> _BRIEF_
Take every line containing "полковником" out of the records.

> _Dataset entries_
- Opening Delimiter -
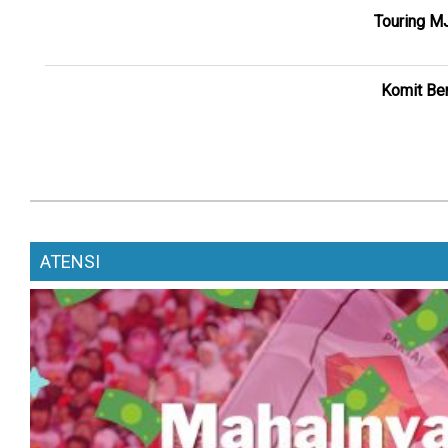
Touring M
Komit Ber
ATENSI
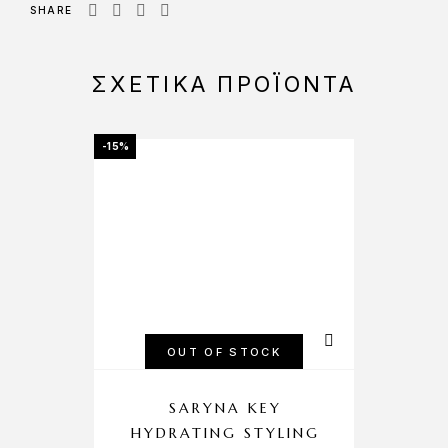
SHARE
ΣΧΕΤΙΚΆ ΠΡΟΪΌΝΤΑ
-15%
OUT OF STOCK
SARYNA KEY
HYDRATING STYLING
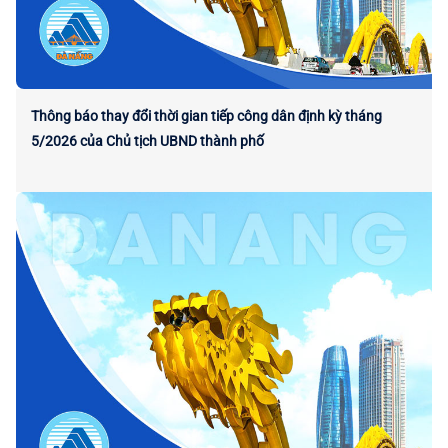
Thông báo thay đổi thời gian tiếp công dân định kỳ tháng
5/2026 của Chủ tịch UBND thành phố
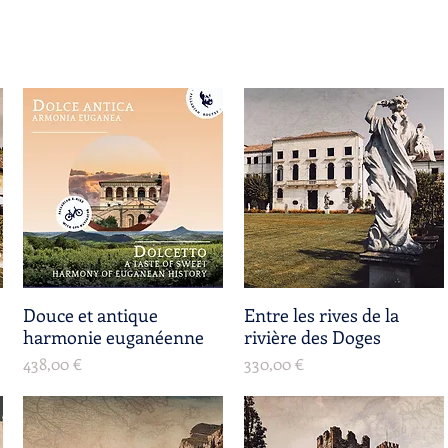
Douce et antique
Aperçu rapide
Entre les rives de la
Aperçu rapide
harmonie euganéenne
rivière des Doges
Prix
Prix
438,00 €
330,00 €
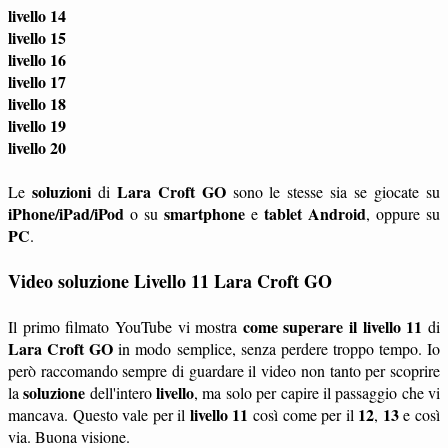
livello 14
livello 15
livello 16
livello 17
livello 18
livello 19
livello 20
soluzioni
Lara Croft GO
Le
di
sono le stesse sia se giocate su
iPhone/iPad/iPod
smartphone
tablet
Android
o su
e
, oppure su
PC
.
Video soluzione Livello 11 Lara Croft GO
come superare il livello 11
Il primo filmato YouTube vi mostra
di
Lara Croft GO
in modo semplice, senza perdere troppo tempo. Io
però raccomando sempre di guardare il video non tanto per scoprire
soluzione
livello
la
dell'intero
, ma solo per capire il passaggio che vi
livello 11
12
13
mancava. Questo vale per il
così come per il
,
e così
via. Buona visione.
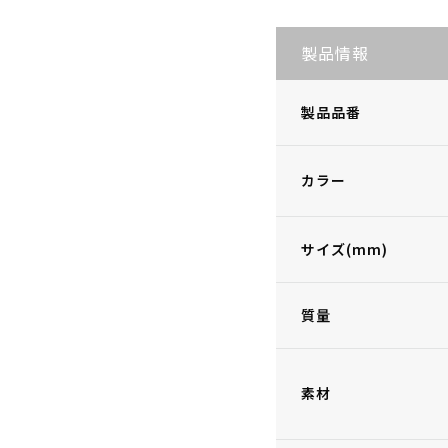
製品情報
製品品番
カラー
サイズ(mm)
質量
素材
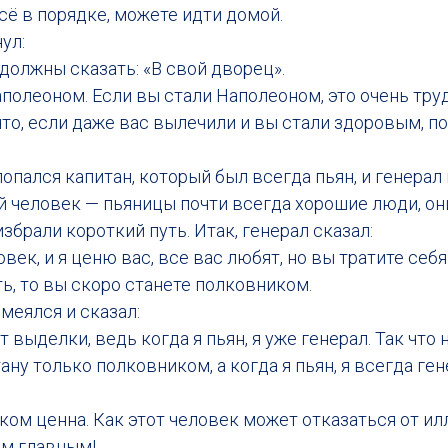
сё в порядке, можете идти домой.
ул:
должны сказать: «В свой дворец».
полеоном. Если вы стали Наполеоном, это очень труд
что, если даже вас вылечили и вы стали здоровым, по
опался капитан, который был всегда пьян, и генерал 
й человек — пьяницы почти всегда хорошие люди, о
избрали короткий путь. Итак, генерал сказал:
век, и я ценю вас, все вас любят, но вы тратите себя
ь, то вы скоро станете полковником.
меялся и сказал:
 выделки, ведь когда я пьян, я уже генерал. Так что н
ану только полковником, а когда я пьян, я всегда ген
ом ценна. Как этот человек может отказаться от ил
м главным!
- Closing Delimiter -
> _ANSWER FOR THE TASK_
ь, то вы скоро станете полковником.
ану только полковником, а когда я пьян, я всегда ген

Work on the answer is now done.